Question

A balanced equation of methane is given below:
$C{H}_{4\left(g\right)}+2O_{2\left(g\right)}\to C{O}_{2(g)}+2H_2{O}_{(g)}$
Which of the following statements is not correct on the basis of the above chemical equation?
A. One mole of $C{H}_4$ reacts with $2$ moles of oxygen to give one mole of $C{O}_2$ and $2$ moles of water.
B. One molecule of $C{H}_4$ reacts with $2$ molecules of oxygen to give one molecule of $C{O}_2$ and $2$ molecules of water.
C. $22.4L$ methane reacts with $44.8L$ of oxygen to give $44.8L$ of $C{O}_2$ and $22.4L$ of water.
D. $16g$ of methane reacts with $64g$ of $O_2$ to give $44g$ of $C{O}_2$ and $36g$ of water.

Answer 1

Hint : As it is mentioned in the problem that the given equation is balanced so we can easily calculate the number of moles of reactant and products. The given reaction is $C{H}_{4\left(g\right)}+2O_{2\left(g\right)}\to C{O}_{2(g)}+2H_2{O}_{(g)}$

Complete answer:
> In this reaction we can see that one mole of methane reacts with two moles of oxygen, one mole of carbon dioxide and two moles of water so option A is correct and also option B is correct. Since we know that $1$mole of methane is equal to atomic weight of carbon 4X atomic weight of hydrogen $=12+4\times 1=16$ g so we can also calculate mass of oxygen and carbon dioxide. Hence two moles of oxygen $=2\times$molecular weight of oxygen $=2\times 32=64$ g.
One mole of carbon dioxide $=$ atomic weight of carbon + $2\times$ molecular weight of oxygen $=12+2\times 32=44$g .
Two moles of water $=2\times (2\times$Atomic weight of hydrogen +atomic weight of oxygen) $=2\times (2\times 1+16)$$=18$ g.
> With the above calculation we can say that the given statement $16g$ of methane reacts with $64g$ of $O_2$ to give $44g$ of $C{O}_2$ and $36g$ of water is also correct.
> Let's check the last statement which is $22.4L$ methane reacts with $44.8L$ of oxygen to give $44.8L$ of $C{O}_2$ and $22.4L$ of water.
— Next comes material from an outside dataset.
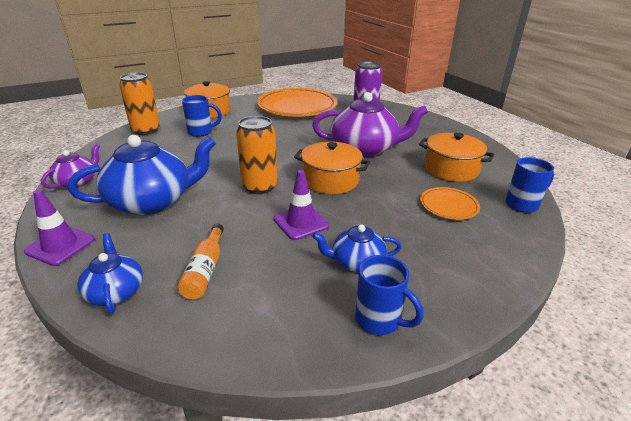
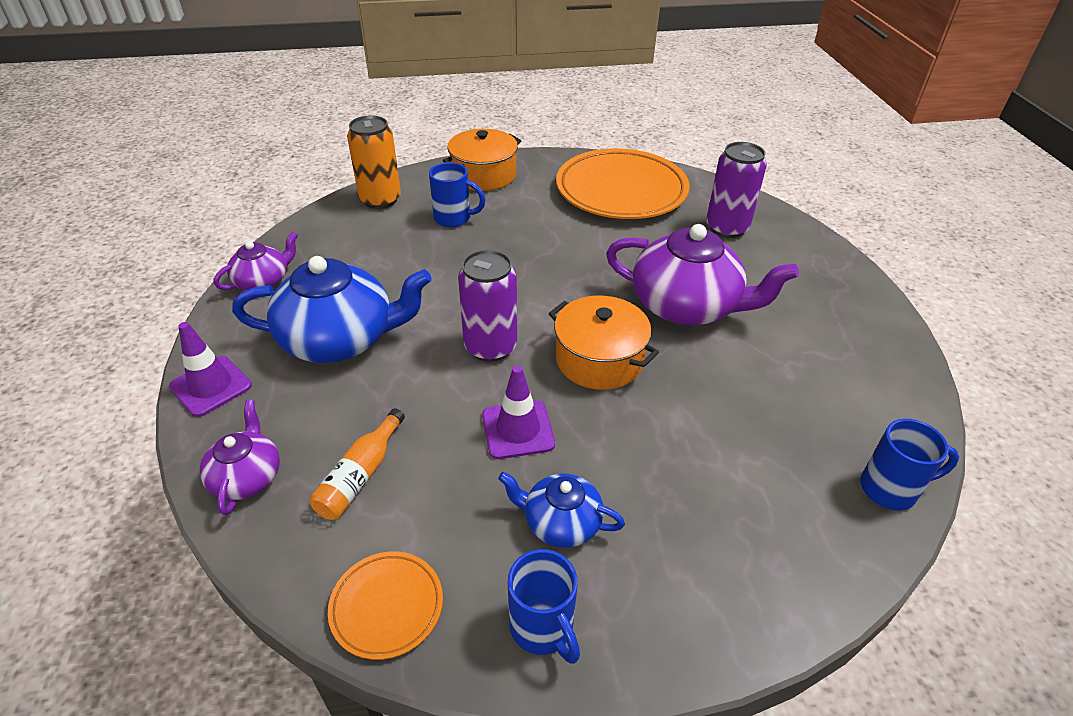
camera: 20 degrees right, 10 degrees up
blue teapot [77,233,143,314] -> purple teapot [200,400,280,515]
orange can [236,116,277,194] -> purple can [458,250,517,362]
orange pot [419,133,494,182] -> none
orange plate [420,187,480,220] -> orange plate moved to [328,552,443,660]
We know that the volume of one mole gas at STP is $22.4L$ .So the amount of oxygen required or used for combustion of one mole methane $=2\times 22.4L=44.8L$ and it will give $22.4L$ of carbon dioxide and $44.8L$ of water as they have one mole and two mole respectively contribution in the reaction. Hence this statement is wrong.Therefore option D is the correct answer.

Note : We have solved this problem by calculating weights of the reactant and products on the basis of the given reaction. So the answer of this problem is option is C as only this option is not correct on the basis of the given reaction.